The Sun has been shining brightly when I set out to walk the imagined short distance to the next village along the reed-lined verges of Hungary’s Lake Balaton. The flat waters of the lake reflected the blue sky and lone white clouds sailed across its surface. The air was full with the song of new and brightly coloured birds. Swans snuffled in the margins, foraging for some morsel on the shallow lake-bed and cow bells tinkled away in the distance. A morning made for solitude.

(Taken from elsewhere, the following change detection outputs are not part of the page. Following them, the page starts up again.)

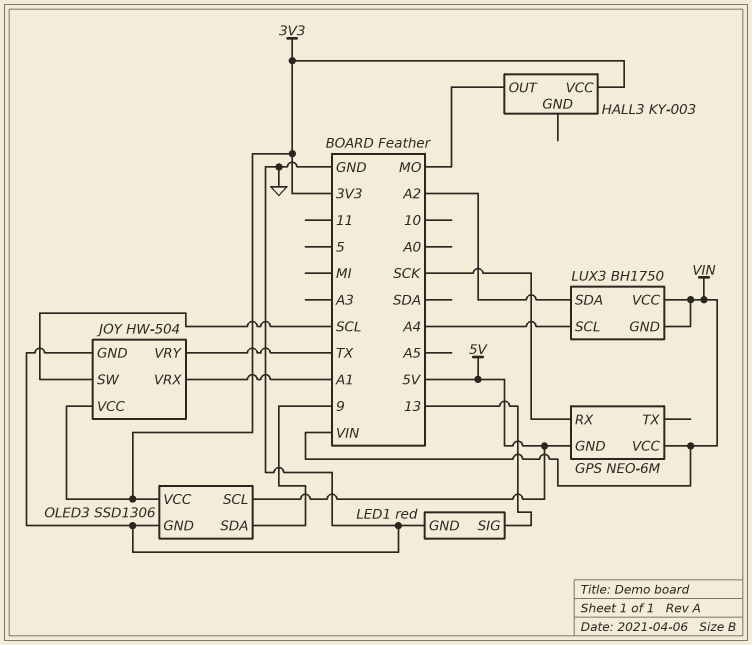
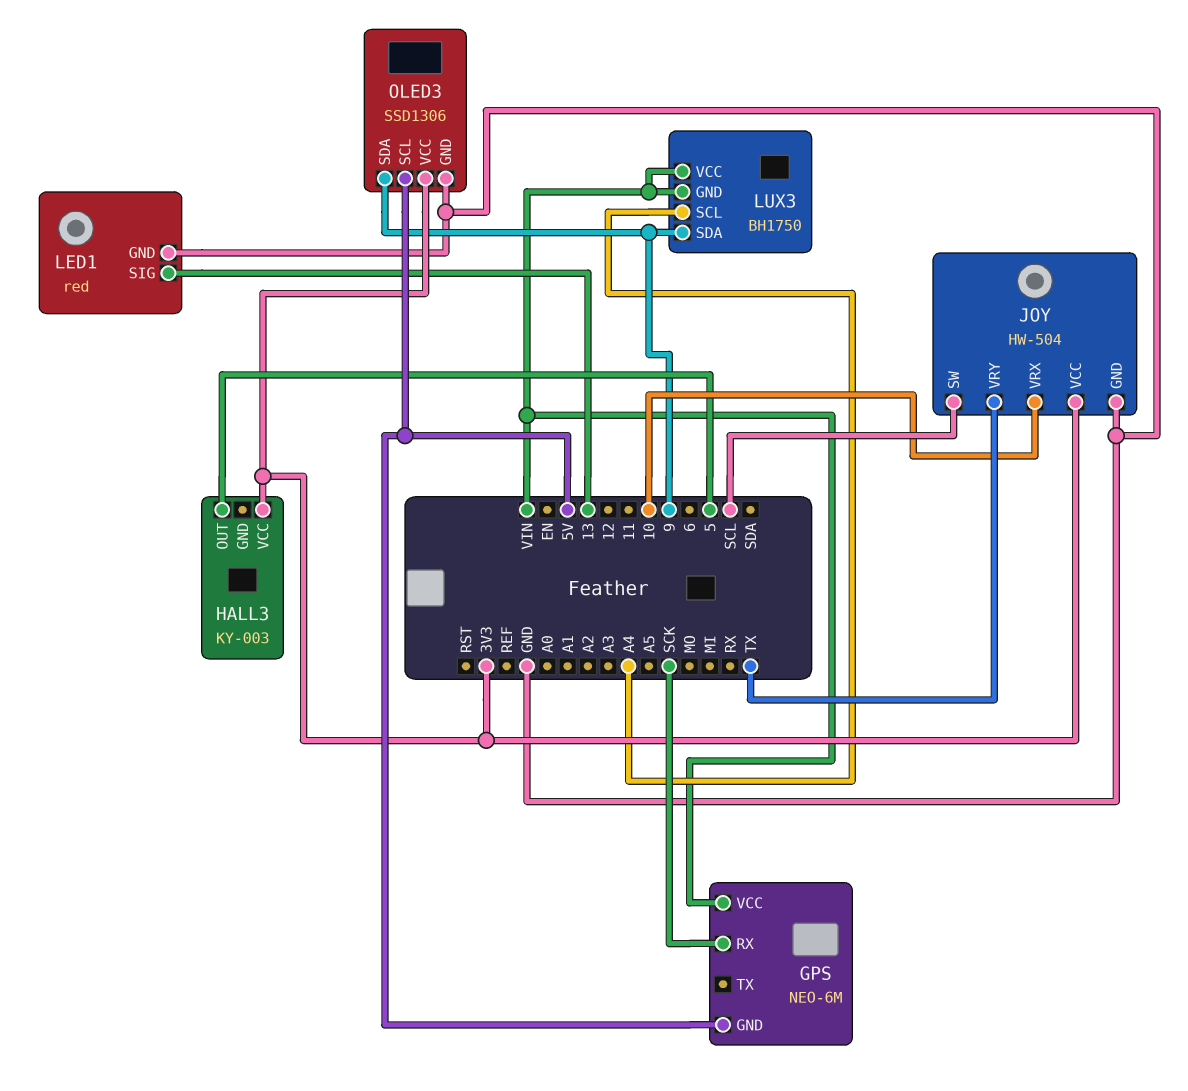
HALL3 pin OUT: MO -> 5
JOY pin VRX: A1 -> 10
LUX3 pin SDA: A2 -> 9

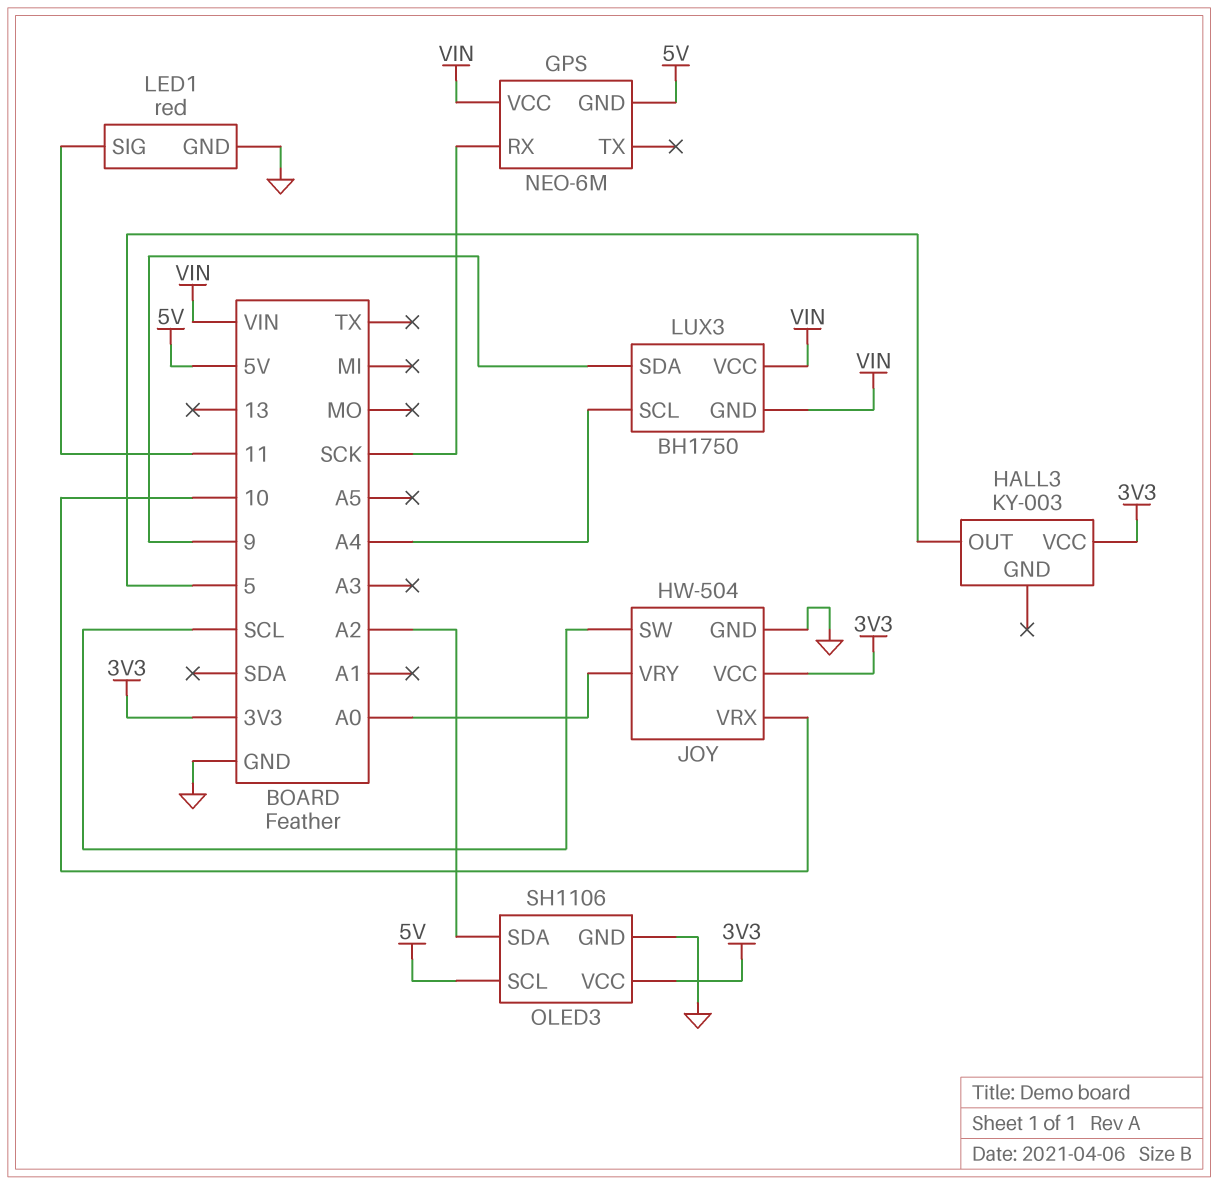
JOY pin VRY: TX -> A0
LED1 pin SIG: 13 -> 11
OLED3: SSD1306 -> SH1106
OLED3 pin SDA: 9 -> A2

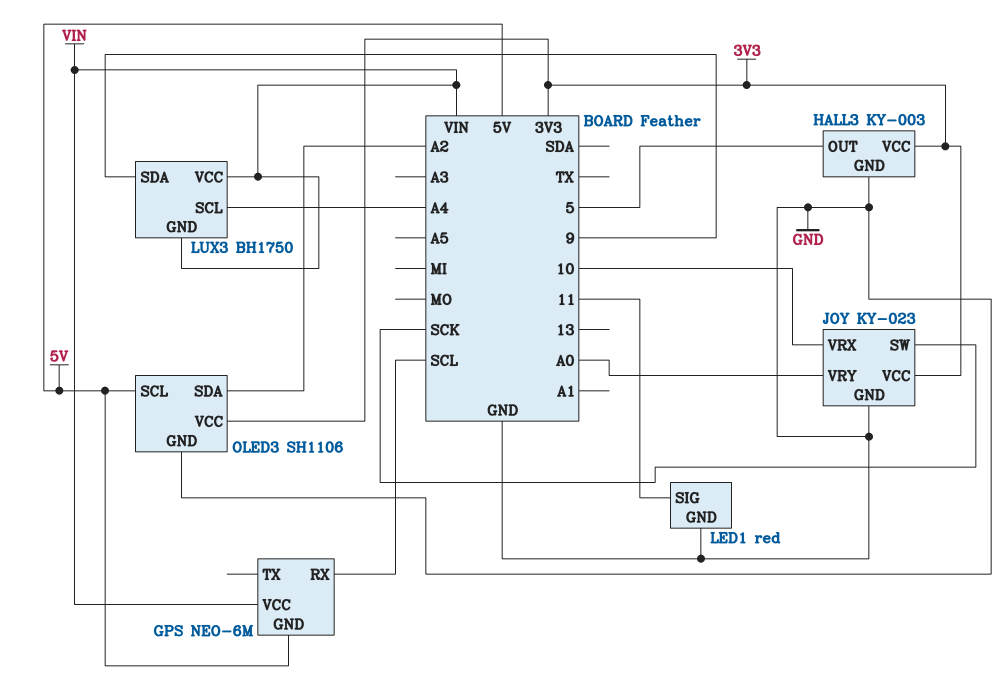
GPS pin RX: SCK -> SCL
HALL3 pin GND: none -> GND
JOY: HW-504 -> KY-023
JOY pin SW: SCL -> SCK

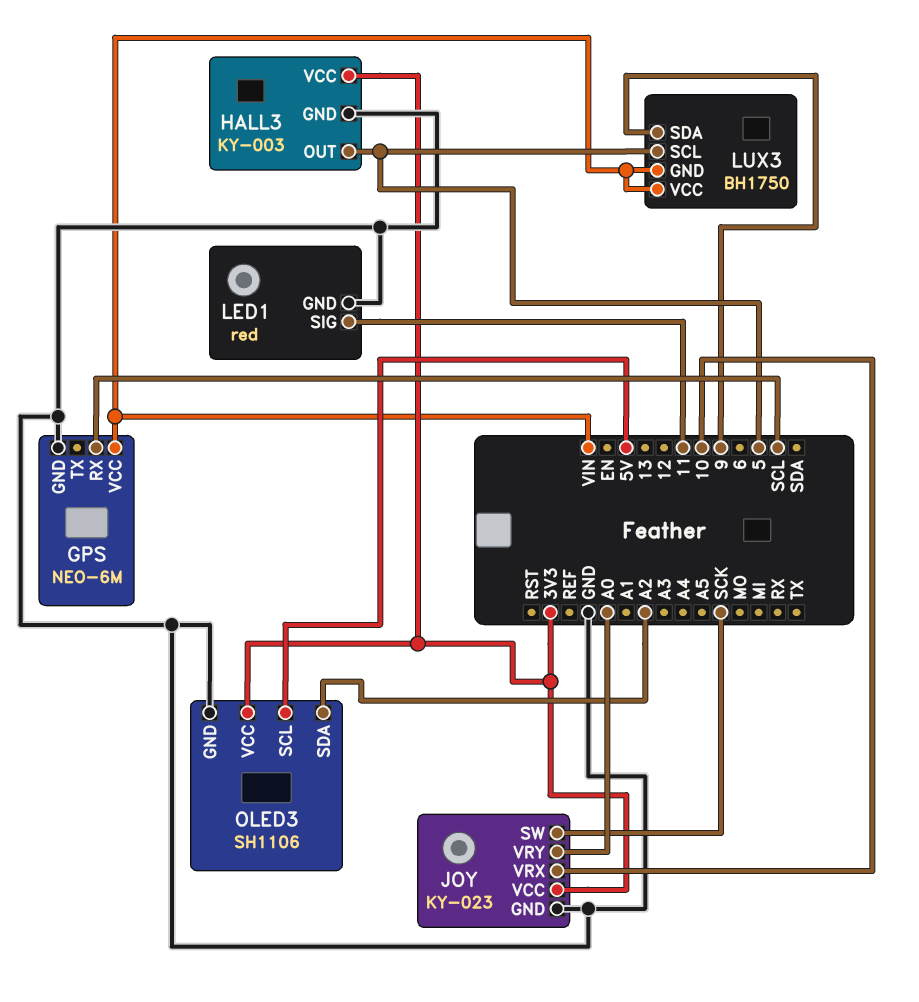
GPS pin GND: 5V -> GND
LUX3 pin SCL: A4 -> 5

After some time I stopped beneath the welcome shade thrown down by the branches of a larch copse and lunched on that staple of backpackers the world over; bread and cheese. I was in no hurry and dozed for a while in the sleep inducing glow of a full stomach and a warm sun. But, when I awoke the scene had changed and high-ridged, well-defined clouds towered over the horizon promising the imminent arrival of an evening thunder storm. I hurriedly gathered my belongings and hoisted my pack upon my shoulders, setting forth once again. Quickly the clouds drew nearer; blocking out the light from the Sun and casting an air of oppression on the world. I marched on with a renewed vigour, eager to make the village before the storm broke.
One heavy drop turned to two and two turned to a deluge. The surface of the lake drummed with its ferocity. In the distance I saw a small building, indistinguishable from where I stood, but promising the hope of shelter. I moved at speed and soon the building took form. It was a byre, or shed, or barn or something of that nature, standing alone here on the plain at the edge of a now angry-looking lake, but it was refuge.
Inside, despite its ancient and worn appearance, the building was dry and comfortable. Bales of fresh hay lined its walls and the floor was strewn with layers of scented, dry stalks. I changed from my soaked clothes and sat on a bed of hay staring through the wide doors at the world outside and the lake which spread across the horizon. The sound of the heavy rain beating on the roof above became hypnotic and calming. The light on the lake was a picture in itself, changing from minute to minute in hues of grey and purple.
I settled back and waited for the storm to pass as I knew it would. Eventually, the rains did cease and the sun returned from behind the hill of cloud; streaming in oblique slats across the meadow. Rabbits grazed on the moistened greenery. A crested grebe mimicked his reflection on the newly brightened lake and birdsong filled the air once more. And I was warm and dry in a place of peace and solitude.
I wouldn’t have swapped my humble lodgings for a luxury suite in a Hilton or an apartment overlooking the Seine. Despite its tumbledown appearance, for that short moment it became my favourite building in all of Christendom.